James Tidwell June 22, 2018

When Dow Jones was started in the year 1896, GE was one of its pioneer components. Now, in 2018, it is being removed from the S&P 500 Component Index.

GE, the maker of light bulbs is being replaced by Walgreens Boots Alliance in the S&P Dow Jones Indices. After performing well for 110 years, General Electric is removed from S&P due to its low performance and rising financial trouble.

The announcement made on Tuesday will remove the stock from the 30-stock index.

GE is facing some troubling moments for the past few years. There are troubles like bad deals, decreasing jobs, selling away of a stock dividend, etc.

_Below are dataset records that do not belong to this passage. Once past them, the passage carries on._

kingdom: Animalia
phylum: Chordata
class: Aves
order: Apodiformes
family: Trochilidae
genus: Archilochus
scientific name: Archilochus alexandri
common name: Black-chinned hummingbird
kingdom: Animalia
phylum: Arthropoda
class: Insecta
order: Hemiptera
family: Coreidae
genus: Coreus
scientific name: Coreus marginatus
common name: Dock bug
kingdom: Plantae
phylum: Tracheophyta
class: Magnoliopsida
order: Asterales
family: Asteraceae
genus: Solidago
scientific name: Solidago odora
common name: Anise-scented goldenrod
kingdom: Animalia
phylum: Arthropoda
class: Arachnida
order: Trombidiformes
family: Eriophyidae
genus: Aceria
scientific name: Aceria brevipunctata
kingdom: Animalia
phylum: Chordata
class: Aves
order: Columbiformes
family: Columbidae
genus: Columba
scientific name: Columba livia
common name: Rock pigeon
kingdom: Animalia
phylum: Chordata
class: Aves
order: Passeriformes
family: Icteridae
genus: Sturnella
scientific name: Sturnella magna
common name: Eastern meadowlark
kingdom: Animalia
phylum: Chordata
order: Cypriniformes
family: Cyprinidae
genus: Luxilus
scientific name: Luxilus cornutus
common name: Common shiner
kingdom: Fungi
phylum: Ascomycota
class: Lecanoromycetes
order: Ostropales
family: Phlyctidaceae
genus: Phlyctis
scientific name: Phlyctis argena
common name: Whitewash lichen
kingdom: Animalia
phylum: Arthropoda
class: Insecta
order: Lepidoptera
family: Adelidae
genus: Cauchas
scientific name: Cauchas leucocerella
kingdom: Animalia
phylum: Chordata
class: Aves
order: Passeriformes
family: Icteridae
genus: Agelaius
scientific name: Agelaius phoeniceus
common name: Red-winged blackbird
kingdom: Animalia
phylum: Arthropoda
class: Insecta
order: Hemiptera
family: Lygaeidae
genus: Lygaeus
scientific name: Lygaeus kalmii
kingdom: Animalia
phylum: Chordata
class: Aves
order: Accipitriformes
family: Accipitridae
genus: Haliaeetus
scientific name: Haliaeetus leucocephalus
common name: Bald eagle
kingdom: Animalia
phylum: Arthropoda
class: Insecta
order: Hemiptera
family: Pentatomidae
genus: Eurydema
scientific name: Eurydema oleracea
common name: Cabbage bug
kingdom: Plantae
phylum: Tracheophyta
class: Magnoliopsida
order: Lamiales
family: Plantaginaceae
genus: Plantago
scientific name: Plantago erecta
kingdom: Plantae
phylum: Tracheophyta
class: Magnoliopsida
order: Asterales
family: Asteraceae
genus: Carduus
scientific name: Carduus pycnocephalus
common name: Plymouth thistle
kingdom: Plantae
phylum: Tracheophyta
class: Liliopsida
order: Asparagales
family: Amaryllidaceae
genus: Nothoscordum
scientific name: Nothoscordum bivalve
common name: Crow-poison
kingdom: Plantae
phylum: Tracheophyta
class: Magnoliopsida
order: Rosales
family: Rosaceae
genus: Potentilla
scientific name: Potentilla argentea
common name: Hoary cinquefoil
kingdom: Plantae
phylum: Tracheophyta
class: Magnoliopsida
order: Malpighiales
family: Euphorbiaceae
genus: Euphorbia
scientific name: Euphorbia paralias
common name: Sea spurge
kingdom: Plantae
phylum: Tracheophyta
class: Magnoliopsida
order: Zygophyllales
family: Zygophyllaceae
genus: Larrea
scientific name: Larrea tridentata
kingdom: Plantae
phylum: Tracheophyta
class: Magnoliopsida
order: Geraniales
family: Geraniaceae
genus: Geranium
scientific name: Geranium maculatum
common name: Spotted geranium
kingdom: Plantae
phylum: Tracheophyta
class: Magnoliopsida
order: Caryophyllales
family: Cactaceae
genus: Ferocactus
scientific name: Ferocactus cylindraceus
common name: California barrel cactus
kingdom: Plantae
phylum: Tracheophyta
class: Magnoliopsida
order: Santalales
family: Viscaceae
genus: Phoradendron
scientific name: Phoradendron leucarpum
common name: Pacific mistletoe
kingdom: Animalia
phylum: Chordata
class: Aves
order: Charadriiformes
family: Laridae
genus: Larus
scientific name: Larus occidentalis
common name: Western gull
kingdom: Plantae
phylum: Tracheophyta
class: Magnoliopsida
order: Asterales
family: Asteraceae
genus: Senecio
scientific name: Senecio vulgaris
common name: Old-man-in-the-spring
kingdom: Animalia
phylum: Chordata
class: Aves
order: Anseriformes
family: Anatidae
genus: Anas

General Electric spokeswoman says that the company will be focusing on bringing back the company to its feet. Paying back debts, selling off businesses like the railroad division, etc., are some measures taken to bring back the company to its former financial strength.

The Dow which is price-weighted will be a better measure of the shape of the economy, after the exit of GE, says the chairman, David Blitzer of the S&P index committee. The plunging price of GE is the cause for its exit, he says.

Further, Blitz adds that sectors like healthcare, tech, bank, consumer companies are playing a more crucial role in the economy.

The company to replace General Electric (GE) is Walgreens Boots Alliance Inc (WBA).

Earlier in 2015, a major change in the Dow was made, when Apple was replaced by AT&T. Now it is the turn of GE.

On Tuesday, GE saw a further 2% decrease in its share prices today, after trading hours on Tuesday. The company has been the lowest priced-share on the market. Over the past 12 months, the company stock has lost almost 55%, while in this year alone it has lost almost 25%.